### Exercise aim
Copy out the part of the listing below that opens with its first line and closes with the line containing "Verspätete Vorl". Include both of those lines, and leave every line unchanged.

### Materials provided
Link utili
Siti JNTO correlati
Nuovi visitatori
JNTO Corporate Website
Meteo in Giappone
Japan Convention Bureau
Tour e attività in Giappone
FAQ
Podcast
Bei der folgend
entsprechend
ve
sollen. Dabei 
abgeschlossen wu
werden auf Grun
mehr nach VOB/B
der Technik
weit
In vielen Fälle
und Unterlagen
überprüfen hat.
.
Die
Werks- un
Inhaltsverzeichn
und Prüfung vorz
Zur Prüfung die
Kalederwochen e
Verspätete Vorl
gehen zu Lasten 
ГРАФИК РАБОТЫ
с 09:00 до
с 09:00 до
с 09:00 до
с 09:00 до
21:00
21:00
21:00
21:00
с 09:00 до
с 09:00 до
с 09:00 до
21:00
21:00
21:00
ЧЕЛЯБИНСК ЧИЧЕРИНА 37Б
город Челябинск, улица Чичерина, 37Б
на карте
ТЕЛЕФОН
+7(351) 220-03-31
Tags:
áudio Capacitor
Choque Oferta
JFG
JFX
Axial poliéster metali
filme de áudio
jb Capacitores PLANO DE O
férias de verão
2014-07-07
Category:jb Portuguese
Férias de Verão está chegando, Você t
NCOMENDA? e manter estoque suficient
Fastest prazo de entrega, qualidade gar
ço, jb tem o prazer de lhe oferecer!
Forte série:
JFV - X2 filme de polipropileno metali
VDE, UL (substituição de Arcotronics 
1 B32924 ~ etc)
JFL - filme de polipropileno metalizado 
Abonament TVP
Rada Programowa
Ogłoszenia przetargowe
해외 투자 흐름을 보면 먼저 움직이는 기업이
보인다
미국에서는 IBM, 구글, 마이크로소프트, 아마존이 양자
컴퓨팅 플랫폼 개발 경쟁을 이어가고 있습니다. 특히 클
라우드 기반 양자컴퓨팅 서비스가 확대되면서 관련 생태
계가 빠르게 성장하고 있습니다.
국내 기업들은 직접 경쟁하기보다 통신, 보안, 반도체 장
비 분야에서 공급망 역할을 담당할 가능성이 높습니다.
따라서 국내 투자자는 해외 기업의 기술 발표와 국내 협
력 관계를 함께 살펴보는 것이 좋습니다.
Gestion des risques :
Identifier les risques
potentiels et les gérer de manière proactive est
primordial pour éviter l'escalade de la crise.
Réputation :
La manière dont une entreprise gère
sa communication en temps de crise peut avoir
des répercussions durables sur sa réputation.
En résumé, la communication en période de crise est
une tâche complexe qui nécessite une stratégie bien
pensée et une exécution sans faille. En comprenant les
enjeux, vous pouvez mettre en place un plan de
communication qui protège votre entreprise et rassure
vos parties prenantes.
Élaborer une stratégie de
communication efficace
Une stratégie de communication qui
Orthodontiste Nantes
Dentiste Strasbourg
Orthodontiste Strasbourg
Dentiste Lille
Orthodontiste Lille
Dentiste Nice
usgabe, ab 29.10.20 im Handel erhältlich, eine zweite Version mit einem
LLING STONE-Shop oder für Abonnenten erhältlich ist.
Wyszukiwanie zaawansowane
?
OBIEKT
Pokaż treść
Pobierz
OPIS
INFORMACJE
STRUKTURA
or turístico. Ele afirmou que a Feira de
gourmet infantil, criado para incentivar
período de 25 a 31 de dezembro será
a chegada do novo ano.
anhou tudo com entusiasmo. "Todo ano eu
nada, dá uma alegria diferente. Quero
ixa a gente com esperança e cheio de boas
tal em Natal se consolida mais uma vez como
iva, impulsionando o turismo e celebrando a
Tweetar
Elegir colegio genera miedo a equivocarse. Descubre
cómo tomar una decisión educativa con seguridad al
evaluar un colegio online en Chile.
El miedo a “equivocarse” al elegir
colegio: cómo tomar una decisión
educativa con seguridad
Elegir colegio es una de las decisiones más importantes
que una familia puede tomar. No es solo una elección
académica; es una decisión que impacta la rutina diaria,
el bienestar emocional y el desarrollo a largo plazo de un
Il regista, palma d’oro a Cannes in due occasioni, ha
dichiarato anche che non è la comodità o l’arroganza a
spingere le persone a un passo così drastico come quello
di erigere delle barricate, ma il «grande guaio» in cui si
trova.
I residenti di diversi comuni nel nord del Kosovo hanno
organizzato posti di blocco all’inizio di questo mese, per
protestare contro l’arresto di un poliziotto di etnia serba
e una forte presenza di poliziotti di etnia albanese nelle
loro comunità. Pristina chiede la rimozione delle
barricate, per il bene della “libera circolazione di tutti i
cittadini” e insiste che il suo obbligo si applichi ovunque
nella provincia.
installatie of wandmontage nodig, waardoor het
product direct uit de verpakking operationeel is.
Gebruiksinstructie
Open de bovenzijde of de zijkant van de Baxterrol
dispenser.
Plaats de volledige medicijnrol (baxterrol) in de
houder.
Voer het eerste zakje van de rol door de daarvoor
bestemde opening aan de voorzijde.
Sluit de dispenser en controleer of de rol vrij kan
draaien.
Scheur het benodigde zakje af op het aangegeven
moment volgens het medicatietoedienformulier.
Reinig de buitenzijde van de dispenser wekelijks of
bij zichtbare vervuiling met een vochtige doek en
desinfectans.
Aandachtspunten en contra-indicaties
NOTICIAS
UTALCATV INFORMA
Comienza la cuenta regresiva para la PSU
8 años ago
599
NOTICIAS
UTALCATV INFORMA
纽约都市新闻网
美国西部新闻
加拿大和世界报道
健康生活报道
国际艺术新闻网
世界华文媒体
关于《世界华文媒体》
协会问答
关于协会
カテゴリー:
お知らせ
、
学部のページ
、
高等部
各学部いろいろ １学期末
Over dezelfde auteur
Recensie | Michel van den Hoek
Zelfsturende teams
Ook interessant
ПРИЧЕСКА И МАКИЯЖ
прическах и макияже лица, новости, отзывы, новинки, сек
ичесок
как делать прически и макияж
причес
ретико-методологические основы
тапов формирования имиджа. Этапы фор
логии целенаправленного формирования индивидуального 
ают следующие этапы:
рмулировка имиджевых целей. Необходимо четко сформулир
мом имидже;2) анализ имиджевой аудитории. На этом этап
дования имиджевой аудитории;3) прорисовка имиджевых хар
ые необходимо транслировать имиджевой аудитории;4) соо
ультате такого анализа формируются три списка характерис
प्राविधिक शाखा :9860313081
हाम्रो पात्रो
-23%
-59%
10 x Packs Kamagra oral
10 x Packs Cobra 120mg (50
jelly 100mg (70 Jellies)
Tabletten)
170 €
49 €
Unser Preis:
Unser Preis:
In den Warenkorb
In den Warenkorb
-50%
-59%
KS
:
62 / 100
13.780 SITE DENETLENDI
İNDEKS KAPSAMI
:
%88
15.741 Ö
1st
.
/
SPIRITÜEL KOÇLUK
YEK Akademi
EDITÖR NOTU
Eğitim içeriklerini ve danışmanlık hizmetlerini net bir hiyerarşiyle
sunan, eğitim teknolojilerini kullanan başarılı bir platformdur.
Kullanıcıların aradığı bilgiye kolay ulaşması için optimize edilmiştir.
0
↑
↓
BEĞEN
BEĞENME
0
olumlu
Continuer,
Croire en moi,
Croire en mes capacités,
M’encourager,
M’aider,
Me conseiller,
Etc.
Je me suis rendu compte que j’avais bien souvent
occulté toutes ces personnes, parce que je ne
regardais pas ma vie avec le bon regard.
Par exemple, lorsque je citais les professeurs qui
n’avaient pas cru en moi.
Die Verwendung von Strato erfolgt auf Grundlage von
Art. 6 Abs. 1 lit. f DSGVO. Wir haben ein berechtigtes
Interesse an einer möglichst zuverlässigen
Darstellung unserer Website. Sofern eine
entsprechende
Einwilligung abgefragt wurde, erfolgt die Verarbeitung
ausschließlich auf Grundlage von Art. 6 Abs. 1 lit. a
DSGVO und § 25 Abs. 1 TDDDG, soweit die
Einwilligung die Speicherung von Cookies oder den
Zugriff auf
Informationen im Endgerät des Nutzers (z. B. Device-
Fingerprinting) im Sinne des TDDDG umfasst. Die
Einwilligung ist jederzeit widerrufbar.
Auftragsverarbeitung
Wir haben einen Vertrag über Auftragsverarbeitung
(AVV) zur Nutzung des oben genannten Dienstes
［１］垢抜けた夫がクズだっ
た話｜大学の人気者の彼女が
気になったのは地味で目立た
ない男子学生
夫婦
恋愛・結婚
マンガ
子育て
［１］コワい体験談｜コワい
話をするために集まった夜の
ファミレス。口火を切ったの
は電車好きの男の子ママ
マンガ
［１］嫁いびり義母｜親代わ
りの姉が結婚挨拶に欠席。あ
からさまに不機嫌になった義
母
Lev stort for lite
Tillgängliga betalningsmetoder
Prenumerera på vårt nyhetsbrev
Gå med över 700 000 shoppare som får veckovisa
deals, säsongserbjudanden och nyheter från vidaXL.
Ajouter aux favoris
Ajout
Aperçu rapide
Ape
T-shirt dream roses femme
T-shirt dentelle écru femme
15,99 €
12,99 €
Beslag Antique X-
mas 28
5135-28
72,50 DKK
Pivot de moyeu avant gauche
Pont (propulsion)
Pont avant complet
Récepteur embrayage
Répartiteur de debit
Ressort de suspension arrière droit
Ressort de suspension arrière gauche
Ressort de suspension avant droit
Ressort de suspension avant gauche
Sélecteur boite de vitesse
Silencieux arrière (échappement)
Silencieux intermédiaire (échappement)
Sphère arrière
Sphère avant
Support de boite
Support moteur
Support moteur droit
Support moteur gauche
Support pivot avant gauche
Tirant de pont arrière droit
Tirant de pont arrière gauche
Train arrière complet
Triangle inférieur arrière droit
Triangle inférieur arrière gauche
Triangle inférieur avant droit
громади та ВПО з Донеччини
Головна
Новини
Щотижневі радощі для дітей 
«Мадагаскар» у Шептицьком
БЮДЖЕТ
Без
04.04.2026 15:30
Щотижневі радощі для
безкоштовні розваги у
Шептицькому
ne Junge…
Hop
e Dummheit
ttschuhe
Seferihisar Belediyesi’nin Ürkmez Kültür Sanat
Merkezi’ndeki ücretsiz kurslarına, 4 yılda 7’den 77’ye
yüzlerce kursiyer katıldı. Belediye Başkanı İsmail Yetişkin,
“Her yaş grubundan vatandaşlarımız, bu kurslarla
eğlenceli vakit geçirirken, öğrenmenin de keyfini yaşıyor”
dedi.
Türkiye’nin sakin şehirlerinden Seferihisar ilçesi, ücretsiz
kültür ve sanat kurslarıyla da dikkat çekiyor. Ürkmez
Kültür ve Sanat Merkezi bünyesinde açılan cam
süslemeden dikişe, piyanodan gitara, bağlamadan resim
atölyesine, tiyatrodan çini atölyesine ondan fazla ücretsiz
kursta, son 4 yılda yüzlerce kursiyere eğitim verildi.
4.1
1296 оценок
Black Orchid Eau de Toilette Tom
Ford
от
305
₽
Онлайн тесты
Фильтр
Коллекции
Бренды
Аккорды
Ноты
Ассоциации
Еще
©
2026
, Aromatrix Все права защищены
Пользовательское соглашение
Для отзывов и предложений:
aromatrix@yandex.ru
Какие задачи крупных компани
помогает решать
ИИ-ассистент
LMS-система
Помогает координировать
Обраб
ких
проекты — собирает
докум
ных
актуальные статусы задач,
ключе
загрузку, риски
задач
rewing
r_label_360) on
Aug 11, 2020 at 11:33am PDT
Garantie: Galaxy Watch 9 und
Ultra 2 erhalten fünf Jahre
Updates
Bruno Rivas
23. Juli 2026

### Result of the exercise
Link utili
Siti JNTO correlati
Nuovi visitatori
JNTO Corporate Website
Meteo in Giappone
Japan Convention Bureau
Tour e attività in Giappone
FAQ
Podcast
Bei der folgend
entsprechend
ve
sollen. Dabei 
abgeschlossen wu
werden auf Grun
mehr nach VOB/B
der Technik
weit
In vielen Fälle
und Unterlagen
überprüfen hat.
.
Die
Werks- un
Inhaltsverzeichn
und Prüfung vorz
Zur Prüfung die
Kalederwochen e
Verspätete Vorl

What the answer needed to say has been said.